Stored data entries
•••
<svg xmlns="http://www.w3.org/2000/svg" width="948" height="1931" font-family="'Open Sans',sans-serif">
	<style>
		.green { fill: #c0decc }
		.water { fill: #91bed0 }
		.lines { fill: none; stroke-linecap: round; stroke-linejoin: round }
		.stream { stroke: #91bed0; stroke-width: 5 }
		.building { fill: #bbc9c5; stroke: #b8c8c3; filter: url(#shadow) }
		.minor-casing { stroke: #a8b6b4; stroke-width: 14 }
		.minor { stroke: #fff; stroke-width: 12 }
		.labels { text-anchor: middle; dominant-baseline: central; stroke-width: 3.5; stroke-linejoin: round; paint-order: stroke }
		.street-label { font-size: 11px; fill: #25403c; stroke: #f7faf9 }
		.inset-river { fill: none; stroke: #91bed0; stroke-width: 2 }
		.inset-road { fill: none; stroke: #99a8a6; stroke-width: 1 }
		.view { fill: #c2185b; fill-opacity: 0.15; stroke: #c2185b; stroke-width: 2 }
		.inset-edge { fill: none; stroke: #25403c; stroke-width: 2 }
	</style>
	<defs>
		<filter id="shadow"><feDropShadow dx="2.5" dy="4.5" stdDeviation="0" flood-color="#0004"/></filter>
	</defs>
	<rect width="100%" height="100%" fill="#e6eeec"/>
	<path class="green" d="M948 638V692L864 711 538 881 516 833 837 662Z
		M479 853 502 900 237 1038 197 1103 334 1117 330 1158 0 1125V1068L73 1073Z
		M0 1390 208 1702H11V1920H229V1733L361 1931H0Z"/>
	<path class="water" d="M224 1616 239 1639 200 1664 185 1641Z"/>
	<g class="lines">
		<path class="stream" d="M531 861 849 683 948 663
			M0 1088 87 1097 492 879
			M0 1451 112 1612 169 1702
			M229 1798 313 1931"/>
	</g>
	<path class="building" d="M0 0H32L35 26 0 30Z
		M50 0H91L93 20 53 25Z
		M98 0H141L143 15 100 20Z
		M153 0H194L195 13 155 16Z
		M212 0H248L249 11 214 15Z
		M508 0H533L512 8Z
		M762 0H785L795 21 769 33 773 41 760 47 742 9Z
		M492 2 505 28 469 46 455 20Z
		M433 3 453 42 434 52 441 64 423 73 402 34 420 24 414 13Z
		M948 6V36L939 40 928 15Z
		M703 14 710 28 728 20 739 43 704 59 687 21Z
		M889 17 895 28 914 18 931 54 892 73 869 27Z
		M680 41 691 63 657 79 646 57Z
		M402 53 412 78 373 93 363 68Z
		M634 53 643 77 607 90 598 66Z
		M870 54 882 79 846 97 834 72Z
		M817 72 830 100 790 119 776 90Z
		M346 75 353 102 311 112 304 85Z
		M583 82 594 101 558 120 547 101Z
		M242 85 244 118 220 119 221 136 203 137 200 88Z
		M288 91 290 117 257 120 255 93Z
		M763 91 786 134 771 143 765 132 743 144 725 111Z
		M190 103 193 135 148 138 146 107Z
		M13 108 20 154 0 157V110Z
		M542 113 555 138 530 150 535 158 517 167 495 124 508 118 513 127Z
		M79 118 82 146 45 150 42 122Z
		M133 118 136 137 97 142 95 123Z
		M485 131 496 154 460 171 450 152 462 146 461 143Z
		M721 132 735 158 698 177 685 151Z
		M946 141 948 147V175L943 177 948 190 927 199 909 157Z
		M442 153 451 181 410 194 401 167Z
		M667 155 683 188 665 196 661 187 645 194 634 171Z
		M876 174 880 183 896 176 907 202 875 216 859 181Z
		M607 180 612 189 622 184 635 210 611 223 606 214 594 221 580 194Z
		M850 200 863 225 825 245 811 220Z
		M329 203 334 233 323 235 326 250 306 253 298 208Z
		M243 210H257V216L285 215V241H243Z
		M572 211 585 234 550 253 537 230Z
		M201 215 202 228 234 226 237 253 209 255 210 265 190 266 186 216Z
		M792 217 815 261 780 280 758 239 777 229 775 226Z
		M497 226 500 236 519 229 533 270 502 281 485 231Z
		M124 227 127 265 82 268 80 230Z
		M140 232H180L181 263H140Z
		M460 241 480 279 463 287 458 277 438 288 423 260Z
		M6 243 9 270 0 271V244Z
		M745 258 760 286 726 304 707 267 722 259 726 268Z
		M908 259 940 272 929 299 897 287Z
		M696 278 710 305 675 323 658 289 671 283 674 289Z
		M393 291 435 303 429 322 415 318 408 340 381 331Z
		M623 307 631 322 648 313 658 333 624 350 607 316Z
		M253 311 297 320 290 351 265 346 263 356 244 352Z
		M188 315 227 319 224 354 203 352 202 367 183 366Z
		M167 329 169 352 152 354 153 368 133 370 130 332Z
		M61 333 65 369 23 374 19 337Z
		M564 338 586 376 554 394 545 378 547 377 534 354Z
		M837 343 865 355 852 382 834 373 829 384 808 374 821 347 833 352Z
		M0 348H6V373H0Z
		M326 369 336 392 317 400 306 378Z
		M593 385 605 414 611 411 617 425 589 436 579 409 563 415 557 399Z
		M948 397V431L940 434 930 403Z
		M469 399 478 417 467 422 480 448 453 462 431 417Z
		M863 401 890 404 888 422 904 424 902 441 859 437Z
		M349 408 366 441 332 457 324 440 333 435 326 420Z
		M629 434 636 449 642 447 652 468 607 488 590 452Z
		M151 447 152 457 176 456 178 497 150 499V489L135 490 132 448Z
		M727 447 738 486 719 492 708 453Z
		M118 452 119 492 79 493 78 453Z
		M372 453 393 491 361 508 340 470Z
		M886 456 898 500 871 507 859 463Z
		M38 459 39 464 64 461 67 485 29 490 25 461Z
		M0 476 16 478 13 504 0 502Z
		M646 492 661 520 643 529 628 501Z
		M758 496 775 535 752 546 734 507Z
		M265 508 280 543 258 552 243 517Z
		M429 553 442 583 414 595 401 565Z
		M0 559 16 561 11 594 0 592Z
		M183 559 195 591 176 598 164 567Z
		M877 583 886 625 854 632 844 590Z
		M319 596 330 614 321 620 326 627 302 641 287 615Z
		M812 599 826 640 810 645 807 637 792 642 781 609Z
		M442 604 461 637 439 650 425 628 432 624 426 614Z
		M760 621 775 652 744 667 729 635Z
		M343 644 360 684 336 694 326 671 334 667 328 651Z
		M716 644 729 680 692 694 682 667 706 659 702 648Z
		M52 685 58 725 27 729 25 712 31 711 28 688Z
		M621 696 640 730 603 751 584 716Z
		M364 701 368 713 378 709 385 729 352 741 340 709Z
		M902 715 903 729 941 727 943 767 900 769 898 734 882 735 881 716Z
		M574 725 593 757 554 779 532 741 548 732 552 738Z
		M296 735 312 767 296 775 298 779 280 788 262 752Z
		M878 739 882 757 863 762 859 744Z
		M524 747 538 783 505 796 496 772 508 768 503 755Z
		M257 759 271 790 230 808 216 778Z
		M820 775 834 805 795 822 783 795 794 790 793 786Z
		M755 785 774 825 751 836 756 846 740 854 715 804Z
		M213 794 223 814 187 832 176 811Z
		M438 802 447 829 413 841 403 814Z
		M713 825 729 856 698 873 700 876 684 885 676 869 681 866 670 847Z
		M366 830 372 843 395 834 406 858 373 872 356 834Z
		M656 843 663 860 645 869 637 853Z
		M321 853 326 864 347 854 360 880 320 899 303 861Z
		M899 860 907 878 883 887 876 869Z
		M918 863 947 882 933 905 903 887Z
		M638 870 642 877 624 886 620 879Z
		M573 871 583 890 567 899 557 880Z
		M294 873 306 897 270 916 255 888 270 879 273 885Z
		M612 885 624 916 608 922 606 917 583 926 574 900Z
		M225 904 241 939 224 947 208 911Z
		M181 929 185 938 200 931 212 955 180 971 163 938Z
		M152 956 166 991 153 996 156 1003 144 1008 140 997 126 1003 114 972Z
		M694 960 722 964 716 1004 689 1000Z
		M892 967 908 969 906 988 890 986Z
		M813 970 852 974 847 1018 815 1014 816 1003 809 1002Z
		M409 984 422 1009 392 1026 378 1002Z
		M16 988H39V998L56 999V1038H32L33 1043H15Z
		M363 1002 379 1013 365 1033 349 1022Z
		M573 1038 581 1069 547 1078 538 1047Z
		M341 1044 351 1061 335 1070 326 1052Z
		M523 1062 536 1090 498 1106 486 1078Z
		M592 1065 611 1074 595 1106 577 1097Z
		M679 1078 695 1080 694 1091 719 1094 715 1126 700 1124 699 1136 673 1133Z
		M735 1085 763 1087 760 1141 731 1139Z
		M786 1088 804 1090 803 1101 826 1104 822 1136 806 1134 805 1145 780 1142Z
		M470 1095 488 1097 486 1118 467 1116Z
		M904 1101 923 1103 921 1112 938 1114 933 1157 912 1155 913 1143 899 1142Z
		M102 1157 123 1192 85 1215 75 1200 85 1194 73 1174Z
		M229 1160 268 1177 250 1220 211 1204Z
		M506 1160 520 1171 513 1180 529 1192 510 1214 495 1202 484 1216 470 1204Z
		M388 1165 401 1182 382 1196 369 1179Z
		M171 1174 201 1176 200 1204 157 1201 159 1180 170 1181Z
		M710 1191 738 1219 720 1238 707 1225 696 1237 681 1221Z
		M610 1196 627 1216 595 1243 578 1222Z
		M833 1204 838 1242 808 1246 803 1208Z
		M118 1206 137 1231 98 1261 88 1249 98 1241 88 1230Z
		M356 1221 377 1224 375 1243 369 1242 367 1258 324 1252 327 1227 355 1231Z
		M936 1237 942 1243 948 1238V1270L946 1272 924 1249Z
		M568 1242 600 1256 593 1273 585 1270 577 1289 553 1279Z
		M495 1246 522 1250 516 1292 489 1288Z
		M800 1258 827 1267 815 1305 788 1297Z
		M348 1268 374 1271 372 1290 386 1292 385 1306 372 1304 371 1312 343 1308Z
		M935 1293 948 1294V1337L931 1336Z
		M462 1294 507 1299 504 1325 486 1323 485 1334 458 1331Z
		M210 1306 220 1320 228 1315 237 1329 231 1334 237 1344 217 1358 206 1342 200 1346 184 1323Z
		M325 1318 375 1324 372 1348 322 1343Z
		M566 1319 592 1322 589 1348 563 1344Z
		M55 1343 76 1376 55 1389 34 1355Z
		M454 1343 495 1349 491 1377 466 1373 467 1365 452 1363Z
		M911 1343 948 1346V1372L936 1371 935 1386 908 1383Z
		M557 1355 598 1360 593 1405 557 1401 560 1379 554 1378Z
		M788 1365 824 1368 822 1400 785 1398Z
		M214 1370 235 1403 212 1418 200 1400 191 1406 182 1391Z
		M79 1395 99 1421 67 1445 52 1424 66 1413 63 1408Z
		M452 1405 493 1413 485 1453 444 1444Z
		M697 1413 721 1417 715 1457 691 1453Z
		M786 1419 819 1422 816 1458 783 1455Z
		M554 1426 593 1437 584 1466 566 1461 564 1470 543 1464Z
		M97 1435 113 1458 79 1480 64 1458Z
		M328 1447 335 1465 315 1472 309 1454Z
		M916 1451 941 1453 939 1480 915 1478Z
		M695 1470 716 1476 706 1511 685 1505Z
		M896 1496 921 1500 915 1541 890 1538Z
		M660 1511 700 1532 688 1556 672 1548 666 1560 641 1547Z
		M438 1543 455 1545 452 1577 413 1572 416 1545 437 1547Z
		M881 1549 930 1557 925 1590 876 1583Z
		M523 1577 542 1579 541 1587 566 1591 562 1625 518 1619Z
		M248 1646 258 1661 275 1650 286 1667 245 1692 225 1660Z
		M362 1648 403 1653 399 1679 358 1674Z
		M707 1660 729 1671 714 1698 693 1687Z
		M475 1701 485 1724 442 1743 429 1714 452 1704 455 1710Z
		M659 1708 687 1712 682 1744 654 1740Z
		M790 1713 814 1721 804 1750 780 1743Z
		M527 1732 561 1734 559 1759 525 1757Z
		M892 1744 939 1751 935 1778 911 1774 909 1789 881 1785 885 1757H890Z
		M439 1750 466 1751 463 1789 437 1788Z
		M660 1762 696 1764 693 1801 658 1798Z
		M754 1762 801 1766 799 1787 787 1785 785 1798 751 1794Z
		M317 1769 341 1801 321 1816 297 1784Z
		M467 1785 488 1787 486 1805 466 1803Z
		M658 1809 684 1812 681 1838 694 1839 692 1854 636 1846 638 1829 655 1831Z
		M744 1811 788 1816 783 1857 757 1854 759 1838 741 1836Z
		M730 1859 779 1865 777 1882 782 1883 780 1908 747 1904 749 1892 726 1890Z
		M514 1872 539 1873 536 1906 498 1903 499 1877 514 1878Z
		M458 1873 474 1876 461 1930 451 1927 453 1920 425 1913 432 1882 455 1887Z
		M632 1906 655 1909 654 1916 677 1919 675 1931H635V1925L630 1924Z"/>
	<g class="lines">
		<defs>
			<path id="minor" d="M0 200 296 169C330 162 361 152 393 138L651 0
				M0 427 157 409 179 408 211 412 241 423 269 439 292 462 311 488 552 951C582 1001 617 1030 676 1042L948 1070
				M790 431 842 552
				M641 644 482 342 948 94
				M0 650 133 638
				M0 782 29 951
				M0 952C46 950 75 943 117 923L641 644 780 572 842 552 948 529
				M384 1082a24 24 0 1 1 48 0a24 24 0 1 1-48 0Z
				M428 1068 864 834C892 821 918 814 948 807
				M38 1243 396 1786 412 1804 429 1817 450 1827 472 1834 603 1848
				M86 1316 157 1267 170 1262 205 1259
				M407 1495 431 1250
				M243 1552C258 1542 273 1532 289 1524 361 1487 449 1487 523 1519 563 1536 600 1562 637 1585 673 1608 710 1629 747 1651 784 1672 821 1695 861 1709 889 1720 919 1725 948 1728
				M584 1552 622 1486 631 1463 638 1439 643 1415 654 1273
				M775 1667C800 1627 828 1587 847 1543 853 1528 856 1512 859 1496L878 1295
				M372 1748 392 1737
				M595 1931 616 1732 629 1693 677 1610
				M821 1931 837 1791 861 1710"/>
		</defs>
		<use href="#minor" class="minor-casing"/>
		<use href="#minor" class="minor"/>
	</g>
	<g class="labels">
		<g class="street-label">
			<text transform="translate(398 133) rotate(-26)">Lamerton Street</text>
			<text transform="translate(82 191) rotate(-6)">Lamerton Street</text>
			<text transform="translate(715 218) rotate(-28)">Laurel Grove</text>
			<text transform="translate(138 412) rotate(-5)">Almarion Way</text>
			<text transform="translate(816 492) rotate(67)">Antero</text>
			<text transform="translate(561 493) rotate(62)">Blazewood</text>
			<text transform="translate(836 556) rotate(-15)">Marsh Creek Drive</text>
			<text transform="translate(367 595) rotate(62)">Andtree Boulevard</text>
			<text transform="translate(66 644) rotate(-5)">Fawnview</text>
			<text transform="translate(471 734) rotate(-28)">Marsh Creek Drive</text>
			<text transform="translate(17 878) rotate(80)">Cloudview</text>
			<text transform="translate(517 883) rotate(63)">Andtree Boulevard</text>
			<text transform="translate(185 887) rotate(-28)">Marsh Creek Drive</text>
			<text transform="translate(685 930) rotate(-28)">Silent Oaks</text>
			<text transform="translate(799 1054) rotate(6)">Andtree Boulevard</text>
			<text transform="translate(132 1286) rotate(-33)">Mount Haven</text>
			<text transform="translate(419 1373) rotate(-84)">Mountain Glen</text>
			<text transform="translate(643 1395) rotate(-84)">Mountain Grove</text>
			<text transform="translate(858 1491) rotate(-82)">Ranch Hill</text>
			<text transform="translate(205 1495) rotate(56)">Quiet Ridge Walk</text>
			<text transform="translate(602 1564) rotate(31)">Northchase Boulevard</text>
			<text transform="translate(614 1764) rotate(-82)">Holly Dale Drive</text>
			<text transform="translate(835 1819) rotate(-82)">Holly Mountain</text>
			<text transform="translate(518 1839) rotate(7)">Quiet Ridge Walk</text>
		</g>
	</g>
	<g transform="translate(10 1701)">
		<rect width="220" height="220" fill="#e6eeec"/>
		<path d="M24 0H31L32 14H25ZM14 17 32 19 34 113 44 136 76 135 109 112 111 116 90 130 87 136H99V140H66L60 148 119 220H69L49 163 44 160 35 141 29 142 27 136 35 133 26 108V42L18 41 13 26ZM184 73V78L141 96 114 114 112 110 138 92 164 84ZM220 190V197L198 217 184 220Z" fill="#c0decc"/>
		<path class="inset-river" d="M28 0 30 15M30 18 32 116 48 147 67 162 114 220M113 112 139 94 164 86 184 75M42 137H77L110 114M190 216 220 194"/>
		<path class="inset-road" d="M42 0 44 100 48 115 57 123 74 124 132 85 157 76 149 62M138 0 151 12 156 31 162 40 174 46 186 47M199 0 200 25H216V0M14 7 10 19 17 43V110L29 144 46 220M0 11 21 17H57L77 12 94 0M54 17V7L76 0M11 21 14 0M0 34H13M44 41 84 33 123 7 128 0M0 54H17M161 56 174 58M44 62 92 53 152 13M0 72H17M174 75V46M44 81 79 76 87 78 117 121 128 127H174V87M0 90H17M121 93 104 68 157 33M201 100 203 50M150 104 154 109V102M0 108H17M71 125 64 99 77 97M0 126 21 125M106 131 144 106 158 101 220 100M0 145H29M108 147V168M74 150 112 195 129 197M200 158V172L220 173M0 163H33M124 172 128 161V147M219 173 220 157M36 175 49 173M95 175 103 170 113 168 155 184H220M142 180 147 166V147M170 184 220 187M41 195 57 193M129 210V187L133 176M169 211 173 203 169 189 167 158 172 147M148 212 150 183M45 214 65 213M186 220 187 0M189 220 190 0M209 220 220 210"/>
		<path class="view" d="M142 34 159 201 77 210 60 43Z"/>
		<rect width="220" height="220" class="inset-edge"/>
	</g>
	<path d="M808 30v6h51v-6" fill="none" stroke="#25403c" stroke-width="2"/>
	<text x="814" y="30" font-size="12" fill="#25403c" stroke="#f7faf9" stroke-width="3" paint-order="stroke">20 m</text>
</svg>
•••
## Task item
Given the data above, transcribe exactly the lines from the one containing "M523 1577 542" down to the one containing "M584 1552 622", and no others.

## Output
		M523 1577 542 1579 541 1587 566 1591 562 1625 518 1619Z
		M248 1646 258 1661 275 1650 286 1667 245 1692 225 1660Z
		M362 1648 403 1653 399 1679 358 1674Z
		M707 1660 729 1671 714 1698 693 1687Z
		M475 1701 485 1724 442 1743 429 1714 452 1704 455 1710Z
		M659 1708 687 1712 682 1744 654 1740Z
		M790 1713 814 1721 804 1750 780 1743Z
		M527 1732 561 1734 559 1759 525 1757Z
		M892 1744 939 1751 935 1778 911 1774 909 1789 881 1785 885 1757H890Z
		M439 1750 466 1751 463 1789 437 1788Z
		M660 1762 696 1764 693 1801 658 1798Z
		M754 1762 801 1766 799 1787 787 1785 785 1798 751 1794Z
		M317 1769 341 1801 321 1816 297 1784Z
		M467 1785 488 1787 486 1805 466 1803Z
		M658 1809 684 1812 681 1838 694 1839 692 1854 636 1846 638 1829 655 1831Z
		M744 1811 788 1816 783 1857 757 1854 759 1838 741 1836Z
		M730 1859 779 1865 777 1882 782 1883 780 1908 747 1904 749 1892 726 1890Z
		M514 1872 539 1873 536 1906 498 1903 499 1877 514 1878Z
		M458 1873 474 1876 461 1930 451 1927 453 1920 425 1913 432 1882 455 1887Z
		M632 1906 655 1909 654 1916 677 1919 675 1931H635V1925L630 1924Z"/>
	<g class="lines">
		<defs>
			<path id="minor" d="M0 200 296 169C330 162 361 152 393 138L651 0
				M0 427 157 409 179 408 211 412 241 423 269 439 292 462 311 488 552 951C582 1001 617 1030 676 1042L948 1070
				M790 431 842 552
				M641 644 482 342 948 94
				M0 650 133 638
				M0 782 29 951
				M0 952C46 950 75 943 117 923L641 644 780 572 842 552 948 529
				M384 1082a24 24 0 1 1 48 0a24 24 0 1 1-48 0Z
				M428 1068 864 834C892 821 918 814 948 807
				M38 1243 396 1786 412 1804 429 1817 450 1827 472 1834 603 1848
				M86 1316 157 1267 170 1262 205 1259
				M407 1495 431 1250
				M243 1552C258 1542 273 1532 289 1524 361 1487 449 1487 523 1519 563 1536 600 1562 637 1585 673 1608 710 1629 747 1651 784 1672 821 1695 861 1709 889 1720 919 1725 948 1728
				M584 1552 622 1486 631 1463 638 1439 643 1415 654 1273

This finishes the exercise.